Entre as sugestões para reduzir os impactos ambientais da escola, estão: produção de balões térmicos nos refeitórios para que os alunos sirvam as suas próprias refeições; construção de cisterna para captação de água de chuva e de uma composteira para horta orgânica; pintura de paredes com tinta ecológica; substituição do uso de lâmpadas incandescentes por lâmpadas de Led; instalação de placas solares para a geração de energia; troca de torneiras e descargas por modelos que economizem água; e instalação de telhas transparentes para aproveitar a iluminação natural.

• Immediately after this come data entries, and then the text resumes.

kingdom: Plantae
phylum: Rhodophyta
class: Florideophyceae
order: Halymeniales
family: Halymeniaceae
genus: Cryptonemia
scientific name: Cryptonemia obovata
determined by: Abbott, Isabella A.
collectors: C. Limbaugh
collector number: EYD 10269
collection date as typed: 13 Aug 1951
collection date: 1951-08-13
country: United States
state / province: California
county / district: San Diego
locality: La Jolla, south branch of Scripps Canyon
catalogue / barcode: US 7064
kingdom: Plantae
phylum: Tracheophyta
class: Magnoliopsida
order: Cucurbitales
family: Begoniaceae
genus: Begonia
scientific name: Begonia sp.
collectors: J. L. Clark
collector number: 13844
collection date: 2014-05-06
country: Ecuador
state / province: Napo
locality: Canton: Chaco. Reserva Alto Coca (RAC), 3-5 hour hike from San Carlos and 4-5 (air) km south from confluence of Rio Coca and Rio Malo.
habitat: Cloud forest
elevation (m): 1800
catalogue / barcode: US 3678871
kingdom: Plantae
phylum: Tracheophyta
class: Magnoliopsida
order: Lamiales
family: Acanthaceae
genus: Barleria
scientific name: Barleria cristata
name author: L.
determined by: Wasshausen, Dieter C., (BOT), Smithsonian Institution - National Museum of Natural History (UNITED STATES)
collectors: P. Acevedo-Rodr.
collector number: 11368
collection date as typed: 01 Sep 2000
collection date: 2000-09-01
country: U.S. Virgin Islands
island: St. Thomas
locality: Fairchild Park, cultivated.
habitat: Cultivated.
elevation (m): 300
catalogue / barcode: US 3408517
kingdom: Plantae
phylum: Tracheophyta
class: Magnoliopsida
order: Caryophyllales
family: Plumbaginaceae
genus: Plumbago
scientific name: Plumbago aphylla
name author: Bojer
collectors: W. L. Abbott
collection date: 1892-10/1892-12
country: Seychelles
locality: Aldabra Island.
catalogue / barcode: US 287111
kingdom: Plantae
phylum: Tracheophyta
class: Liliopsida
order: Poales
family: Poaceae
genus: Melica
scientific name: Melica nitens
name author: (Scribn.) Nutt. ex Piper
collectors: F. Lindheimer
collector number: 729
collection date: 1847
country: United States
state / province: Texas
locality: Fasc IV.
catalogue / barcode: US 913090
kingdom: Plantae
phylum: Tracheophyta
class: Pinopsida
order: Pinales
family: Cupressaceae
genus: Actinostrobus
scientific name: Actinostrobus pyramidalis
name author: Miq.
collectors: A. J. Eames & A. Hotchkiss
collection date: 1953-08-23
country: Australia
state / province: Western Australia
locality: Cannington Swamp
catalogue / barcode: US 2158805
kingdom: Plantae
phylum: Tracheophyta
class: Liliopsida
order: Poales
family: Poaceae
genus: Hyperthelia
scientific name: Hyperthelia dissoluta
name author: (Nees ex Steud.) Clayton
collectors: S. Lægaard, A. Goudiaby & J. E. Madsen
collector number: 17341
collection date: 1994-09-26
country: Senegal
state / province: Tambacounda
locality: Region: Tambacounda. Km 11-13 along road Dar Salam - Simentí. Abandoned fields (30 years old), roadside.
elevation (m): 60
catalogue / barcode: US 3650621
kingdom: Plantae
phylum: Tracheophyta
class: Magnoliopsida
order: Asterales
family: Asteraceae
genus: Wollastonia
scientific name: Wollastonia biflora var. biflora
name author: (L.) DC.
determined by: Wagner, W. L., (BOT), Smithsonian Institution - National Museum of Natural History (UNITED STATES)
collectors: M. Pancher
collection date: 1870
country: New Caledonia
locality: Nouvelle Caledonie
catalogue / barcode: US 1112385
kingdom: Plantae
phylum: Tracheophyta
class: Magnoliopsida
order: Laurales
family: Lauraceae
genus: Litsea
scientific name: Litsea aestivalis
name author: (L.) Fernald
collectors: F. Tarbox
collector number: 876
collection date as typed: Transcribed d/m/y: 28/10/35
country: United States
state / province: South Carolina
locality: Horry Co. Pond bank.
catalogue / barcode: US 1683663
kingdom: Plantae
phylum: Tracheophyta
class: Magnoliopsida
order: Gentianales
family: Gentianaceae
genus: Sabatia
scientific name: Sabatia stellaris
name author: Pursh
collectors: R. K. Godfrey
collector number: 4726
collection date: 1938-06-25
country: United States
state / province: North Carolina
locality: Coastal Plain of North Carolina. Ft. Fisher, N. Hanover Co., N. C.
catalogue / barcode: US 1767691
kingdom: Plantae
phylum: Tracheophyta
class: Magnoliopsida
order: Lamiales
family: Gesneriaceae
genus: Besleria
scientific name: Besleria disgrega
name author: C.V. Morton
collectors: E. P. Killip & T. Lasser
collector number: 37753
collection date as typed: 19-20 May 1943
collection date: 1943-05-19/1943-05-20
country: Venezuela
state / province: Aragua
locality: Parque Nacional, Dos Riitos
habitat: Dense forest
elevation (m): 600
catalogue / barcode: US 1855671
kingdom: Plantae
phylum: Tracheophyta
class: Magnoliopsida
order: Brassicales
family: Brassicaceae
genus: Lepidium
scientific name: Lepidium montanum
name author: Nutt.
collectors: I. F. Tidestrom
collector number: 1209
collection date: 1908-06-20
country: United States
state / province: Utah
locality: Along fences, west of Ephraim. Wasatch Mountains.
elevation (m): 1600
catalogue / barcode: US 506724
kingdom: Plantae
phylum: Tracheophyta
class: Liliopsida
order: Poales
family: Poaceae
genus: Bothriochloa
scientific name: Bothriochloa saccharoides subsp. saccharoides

“Os alunos pesquisaram, deram ideias, gravaram vídeos. Fui juntando as ideias sobre o que eles sonhavam em mudar na escola, sobre o que poderia ser mudado para tornar a escola mais sustentável”, conta Viviane. O resultado foi a formulação de um projeto com oito páginas escrito pela professora e traduzido para o inglês pelo consulado dos Emirados Árabes, em São Paulo.

O projeto concorre na categoria Escolas Secundárias Globais e o prêmio para a escola vencedora é de cem mil dólares, para que as ideias sejam colocadas em prática. Concorrem uma unidade de cada continente (América, Europa, África, Ásia e Oceania). Entre as escolas da América, concorrem mais dois projetos, um da Bolívia e outro do México.

O resultado do concurso será conhecido em janeiro de 2017. Neste mês, a professora Viviane, acompanhada de dois alunos que mais se destacaram na formulação do projeto, vai a Abu Dhabi, para acompanhar a cerimônia de divulgação dos vencedores do prêmio.